__EXERCISE SET__:
[1] According to the Hunter Hunted band article, at which venue did the group play its first show?
[2] Using the Hunter Hunted band article, explain why the band's first show sold out a week in advance.
[3] Continue the Hunter Hunted band article from its final sentence.

__SOURCE EXTRACT__:
Content starts

- Origin: Los Angeles, California, U.S.
- Genres: Indie pop
- Years active: 2012–present
- Members: Michael Garner; Daniel Chang;

= Hunter Hunted (band) =

American indie pop band

Hunter Hunted is an American indie pop band from Los Angeles, California. The group is composed of Michael Garner (keyboards, vocals) and Dan Chang (bass, vocals). The group's music, described as melodic dance infused pop, spans many genres.

== History ==
Garner and Chang formed the group in December 2012 after the dissolution of their former band Lady Danville. KCRW DJs Chris Douridas and Jason Kramer soon began playing their song "Keep Together", as did KCSN DJ/LA Buzz Band blogger Kevin Bronson. The band went on to play their first show, at the Troubadour in Los Angeles. With the support of the newfound radio and blog buzz the show sold out a week in advance.

After the success of the Troubadour show, the band was asked to play on Conan O'Brien's late-night show on February 27. The band then headlined a KROQ presented residency at The Bootleg Theater in the month of March. In the middle of the residency the band travelled to the SXSW festival in Austin, Texas to perform at the Paradigm Agency showcase as well as Nokia/Rocnation's Raptor House party.

After the group finished their Los Angeles residency, they flew to New York City where they sold out the Mercury Lounge. The band then did an East Coast run with Family of the Year and The Mowgli's. After those dates, the band headed out on tour with Fitz and the Tantrums, playing shows in the Midwest, the South and Northeast.

Content ends

[Collected data]
Content starts

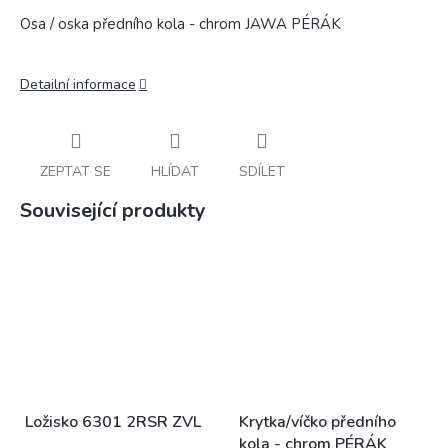
Osa / oska předního kola - chrom JAWA PÉRÁK
Detailní informace
ZEPTAT SE
HLÍDAT
SDÍLET
Související produkty
Ložisko 6301 2RSR ZVL
Krytka/víčko předního
kola - chrom PÉRÁK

Content ends

__ANSWERS FOR THIS EXERCISE__:
[1] The Troubadour in Los Angeles.

[2] KCRW DJs Chris Douridas and Jason Kramer and KCSN DJ and LA Buzz Band blogger Kevin Bronson began playing the band's song "Keep Together." The show sold out a week early with the support of that new radio and blog buzz.

[3]
The group was then named by Billboards Scouting Report as well as MTV as an artist to Watch. Following these accolades, the band was flown to New York by A&M/Octone Records to showcase for the label. The band signed with the label in June 2013. During summer of 2013, the band went on tour with Weezer, Fitz and the Tantrums, The Mowgli's and American Authors, and made stops at Summerfest in Milwaukee and Neon Gold's Popshop in Los Angeles.

In October 2013, the band went on tour with FUN. On October 29 the band performed alongside Ashton Kutcher in Lenovo's livestream. That same month Starbucks chose their song "End of the World" as Pick of the Week.

In December, they performed alongside Victoria's Secret models Lily Alridge and Martha Hunt at the Victoria's Secret Fashion Show pre-show They were also featured on the cover of Dlist Magazines Winter issue

The single "Lucky Day" from the album Ready for You (2015), written by Dustin Paul, Ben Antellis, David Veslocki, Robby Tal, Michael Garner, and Daniel Chang, was featured in Sperry's Shoes 2015 Top-Sider advertising campaign.

== Discography ==
=== Studio albums ===
- Ready for You (2015)

=== EPs ===
- Hunter Hunted (2013)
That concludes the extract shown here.